MARFA — Early Monday morning, the car long used by The Big Bend Sentinel to transport newspapers burst into flames outside the Sentinel office, leaving little more than a burned-out shell, with no immediately discernible cause.

Marfa Fire Chief Gary Mitschke called the fire a “mystery” — at the time of the incident, the car had been sitting unused for days.

“It is odd,” he said. “It had been sitting there — it’s not like the engine was hot. It was cold.”

Mitschke surmised the blaze started in the front seat area of the vehicle, since that would have been the location of possible heat sources, but said there was too much damage to the vehicle to tell much else.

“You have to have a heat source to get a fire started, and the only thing we were aware of in there was the battery and electrical — beyond that, there was no way to tell,” he said. “There’s too much damage there.”

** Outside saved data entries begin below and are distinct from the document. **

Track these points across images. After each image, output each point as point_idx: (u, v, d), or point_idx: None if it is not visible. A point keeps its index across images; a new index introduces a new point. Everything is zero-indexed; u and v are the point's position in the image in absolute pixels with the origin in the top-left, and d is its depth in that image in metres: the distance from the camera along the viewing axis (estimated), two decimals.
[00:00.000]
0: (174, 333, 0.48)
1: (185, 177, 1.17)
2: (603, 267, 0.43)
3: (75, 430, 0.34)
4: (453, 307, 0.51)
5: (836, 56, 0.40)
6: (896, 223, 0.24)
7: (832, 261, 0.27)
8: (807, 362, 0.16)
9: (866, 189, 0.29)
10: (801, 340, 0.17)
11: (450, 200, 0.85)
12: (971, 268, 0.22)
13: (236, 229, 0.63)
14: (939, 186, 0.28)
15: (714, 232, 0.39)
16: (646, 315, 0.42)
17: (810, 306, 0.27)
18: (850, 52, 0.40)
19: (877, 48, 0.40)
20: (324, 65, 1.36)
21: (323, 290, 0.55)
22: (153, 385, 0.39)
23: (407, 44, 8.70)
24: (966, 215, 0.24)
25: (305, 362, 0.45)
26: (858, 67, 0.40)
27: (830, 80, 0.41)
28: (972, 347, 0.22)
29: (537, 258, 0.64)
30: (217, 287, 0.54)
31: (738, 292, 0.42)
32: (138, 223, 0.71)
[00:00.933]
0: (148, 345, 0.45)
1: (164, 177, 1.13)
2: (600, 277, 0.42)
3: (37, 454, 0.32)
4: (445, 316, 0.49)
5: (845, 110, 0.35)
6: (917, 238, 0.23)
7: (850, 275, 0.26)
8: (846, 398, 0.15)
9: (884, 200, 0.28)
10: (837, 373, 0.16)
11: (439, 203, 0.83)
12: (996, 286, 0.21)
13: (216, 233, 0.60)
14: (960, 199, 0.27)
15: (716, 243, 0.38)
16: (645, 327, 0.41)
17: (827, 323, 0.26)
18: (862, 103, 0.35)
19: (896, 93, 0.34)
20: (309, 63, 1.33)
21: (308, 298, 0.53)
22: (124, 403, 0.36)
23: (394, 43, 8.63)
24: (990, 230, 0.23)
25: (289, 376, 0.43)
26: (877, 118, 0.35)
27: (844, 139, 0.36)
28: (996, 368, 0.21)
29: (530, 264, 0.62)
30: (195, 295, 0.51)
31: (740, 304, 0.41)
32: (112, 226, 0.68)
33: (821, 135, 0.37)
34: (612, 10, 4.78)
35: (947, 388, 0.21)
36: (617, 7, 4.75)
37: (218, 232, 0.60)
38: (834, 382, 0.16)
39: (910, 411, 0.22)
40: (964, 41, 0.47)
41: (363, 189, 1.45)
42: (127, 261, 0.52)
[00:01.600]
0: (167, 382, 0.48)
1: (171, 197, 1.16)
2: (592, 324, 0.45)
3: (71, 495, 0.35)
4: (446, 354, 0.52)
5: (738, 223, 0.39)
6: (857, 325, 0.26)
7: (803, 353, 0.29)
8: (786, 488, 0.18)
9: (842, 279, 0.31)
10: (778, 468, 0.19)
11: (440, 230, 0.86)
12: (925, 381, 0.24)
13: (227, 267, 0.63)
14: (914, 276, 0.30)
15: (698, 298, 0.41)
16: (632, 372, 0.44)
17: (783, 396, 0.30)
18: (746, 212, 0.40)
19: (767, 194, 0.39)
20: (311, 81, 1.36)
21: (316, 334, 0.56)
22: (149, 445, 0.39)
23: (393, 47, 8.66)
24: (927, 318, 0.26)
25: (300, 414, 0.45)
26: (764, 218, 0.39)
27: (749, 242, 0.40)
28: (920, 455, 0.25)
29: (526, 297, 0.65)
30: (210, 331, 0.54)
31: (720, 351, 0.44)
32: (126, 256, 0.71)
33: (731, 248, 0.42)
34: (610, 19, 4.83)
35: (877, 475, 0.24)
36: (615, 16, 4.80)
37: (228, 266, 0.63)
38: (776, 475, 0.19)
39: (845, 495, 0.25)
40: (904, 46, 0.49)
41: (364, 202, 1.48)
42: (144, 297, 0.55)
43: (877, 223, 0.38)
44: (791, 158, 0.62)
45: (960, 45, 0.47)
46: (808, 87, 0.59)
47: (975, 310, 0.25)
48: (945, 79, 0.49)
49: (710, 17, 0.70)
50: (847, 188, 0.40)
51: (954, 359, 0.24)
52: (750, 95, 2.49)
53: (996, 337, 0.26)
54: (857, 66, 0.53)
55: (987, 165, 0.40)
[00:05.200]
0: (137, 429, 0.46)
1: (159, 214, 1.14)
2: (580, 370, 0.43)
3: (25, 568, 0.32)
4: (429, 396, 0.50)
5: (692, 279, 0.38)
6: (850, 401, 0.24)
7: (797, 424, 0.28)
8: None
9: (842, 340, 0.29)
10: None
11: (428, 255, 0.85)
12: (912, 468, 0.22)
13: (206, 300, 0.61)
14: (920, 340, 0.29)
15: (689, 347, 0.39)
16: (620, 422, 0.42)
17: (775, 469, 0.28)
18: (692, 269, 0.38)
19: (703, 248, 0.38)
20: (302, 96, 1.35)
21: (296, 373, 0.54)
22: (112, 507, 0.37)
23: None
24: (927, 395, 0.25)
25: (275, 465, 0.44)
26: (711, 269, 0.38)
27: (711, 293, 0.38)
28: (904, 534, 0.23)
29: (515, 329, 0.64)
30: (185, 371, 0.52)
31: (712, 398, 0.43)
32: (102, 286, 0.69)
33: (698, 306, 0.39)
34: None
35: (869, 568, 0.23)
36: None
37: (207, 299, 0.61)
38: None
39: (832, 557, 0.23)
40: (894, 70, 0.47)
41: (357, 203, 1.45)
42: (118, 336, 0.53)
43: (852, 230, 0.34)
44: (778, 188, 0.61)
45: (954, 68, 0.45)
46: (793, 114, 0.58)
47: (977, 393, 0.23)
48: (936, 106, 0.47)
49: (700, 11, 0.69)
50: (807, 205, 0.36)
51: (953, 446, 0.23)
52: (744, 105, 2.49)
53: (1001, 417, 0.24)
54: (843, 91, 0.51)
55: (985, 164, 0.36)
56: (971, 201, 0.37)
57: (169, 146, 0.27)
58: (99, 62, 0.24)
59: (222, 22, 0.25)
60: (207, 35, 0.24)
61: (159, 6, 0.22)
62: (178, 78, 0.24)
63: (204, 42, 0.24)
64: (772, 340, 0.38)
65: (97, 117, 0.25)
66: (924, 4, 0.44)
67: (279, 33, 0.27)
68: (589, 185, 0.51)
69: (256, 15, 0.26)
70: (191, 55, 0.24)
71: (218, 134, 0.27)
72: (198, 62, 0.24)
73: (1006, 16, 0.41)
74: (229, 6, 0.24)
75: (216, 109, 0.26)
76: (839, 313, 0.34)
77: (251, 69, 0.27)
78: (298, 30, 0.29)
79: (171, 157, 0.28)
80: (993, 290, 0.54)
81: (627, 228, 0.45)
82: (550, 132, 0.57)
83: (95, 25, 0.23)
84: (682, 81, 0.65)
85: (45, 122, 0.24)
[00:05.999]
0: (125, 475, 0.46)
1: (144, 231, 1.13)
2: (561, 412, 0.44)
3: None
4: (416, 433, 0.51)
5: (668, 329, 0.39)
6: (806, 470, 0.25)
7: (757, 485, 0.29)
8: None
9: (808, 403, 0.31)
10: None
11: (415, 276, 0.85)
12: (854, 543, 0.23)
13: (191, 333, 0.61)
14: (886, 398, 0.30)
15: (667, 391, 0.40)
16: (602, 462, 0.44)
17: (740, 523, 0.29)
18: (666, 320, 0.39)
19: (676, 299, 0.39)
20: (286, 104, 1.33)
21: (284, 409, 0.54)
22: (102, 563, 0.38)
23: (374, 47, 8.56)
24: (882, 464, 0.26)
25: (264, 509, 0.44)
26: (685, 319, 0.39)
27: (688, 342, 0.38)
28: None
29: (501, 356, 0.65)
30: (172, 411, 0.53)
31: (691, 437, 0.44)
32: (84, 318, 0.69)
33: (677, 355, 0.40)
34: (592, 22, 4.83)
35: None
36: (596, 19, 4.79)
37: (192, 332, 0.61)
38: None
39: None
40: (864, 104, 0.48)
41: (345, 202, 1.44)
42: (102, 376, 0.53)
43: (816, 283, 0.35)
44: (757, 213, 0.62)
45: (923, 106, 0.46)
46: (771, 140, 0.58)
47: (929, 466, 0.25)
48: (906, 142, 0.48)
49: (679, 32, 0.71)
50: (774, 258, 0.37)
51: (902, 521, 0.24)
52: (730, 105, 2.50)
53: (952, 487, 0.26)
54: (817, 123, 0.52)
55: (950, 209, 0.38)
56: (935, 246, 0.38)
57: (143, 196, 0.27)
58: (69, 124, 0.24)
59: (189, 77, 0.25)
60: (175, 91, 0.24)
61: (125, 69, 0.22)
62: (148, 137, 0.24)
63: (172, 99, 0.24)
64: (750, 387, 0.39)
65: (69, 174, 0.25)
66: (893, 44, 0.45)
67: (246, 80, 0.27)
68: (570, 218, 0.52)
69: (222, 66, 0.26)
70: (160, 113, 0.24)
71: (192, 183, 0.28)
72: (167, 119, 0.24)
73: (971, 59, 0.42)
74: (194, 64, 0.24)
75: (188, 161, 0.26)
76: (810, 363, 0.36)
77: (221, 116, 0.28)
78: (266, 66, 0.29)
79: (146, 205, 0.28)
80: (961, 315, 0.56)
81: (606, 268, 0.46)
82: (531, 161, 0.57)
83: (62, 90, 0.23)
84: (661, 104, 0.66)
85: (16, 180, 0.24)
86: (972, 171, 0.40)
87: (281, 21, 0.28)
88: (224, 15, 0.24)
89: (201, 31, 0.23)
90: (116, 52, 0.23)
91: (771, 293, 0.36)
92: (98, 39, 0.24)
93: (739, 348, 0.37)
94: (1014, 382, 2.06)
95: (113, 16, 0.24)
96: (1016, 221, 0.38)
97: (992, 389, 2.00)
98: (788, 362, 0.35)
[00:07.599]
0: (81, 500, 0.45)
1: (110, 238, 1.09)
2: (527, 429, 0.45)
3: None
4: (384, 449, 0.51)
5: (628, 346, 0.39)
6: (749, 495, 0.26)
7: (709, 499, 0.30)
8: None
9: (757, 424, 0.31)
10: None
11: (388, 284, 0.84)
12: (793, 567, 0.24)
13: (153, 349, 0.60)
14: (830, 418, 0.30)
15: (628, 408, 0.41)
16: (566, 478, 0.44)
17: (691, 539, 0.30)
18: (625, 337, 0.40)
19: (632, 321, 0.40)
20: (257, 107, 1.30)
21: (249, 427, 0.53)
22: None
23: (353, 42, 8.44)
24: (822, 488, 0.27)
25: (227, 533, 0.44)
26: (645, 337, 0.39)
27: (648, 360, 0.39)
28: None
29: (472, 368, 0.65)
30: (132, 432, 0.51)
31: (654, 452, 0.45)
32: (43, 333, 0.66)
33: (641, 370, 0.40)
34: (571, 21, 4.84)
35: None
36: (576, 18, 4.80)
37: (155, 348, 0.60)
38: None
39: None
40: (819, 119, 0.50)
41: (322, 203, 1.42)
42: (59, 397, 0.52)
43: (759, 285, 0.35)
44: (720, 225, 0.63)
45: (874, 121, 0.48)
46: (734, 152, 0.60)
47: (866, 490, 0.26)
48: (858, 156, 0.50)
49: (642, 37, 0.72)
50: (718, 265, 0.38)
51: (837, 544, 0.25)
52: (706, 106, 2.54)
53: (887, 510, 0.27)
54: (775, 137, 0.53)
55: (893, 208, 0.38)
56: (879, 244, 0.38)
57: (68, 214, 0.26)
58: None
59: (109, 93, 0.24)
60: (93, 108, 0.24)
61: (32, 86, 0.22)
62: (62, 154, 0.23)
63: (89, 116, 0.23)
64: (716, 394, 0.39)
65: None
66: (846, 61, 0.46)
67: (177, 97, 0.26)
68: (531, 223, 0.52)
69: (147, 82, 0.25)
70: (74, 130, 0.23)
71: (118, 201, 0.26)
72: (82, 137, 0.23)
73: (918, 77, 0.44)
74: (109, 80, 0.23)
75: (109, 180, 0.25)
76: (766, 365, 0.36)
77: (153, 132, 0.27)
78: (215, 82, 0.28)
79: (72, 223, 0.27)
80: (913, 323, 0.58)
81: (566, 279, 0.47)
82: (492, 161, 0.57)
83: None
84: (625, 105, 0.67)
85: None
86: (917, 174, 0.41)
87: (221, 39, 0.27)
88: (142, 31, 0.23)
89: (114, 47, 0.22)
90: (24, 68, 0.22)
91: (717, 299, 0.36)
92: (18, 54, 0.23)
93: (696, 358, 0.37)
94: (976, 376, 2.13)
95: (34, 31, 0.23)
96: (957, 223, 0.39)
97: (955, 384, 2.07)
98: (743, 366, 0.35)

Sentinel employee Maria Gerardo, who used the 2011 Mercury Mariner each week to retrieve newspapers from a printing press in Monahans, said she arrived at the office shortly before 7 a.m. on Monday morning and parked behind the vehicle — immediately, she smelled smoke. But it was a foggy morning, she said, and she didn’t see anything burning.

A few minutes later, Sentinel employee Jessica Mercado went to retrieve towels from the front seat of the Mariner and found smoke billowing out of the car’s cabin — she ran back into the building to alert her coworkers. Gerardo said the smoke seemed to be coming from behind the car’s passenger seat. There was cardboard in the car, she said, which could have helped the fire spread in the car’s interior.

Mercado tried to subdue the flames with a fire extinguisher, but was unsuccessful. That’s when Gerardo told her to step back and wait for help — she had already called 911. The fire department arrived about 10 minutes later, at 7:15 a.m., to put out the fire.

The car had last been driven the previous Thursday, said Gerardo. “Since then, it hadn’t moved at all,” she said.

“It was scary,” added Gerardo. “Afterwards I was thinking, what if that had happened with us driving it?”

Mitschke said that unless more information emerges, the cause of the fire will remain unknown.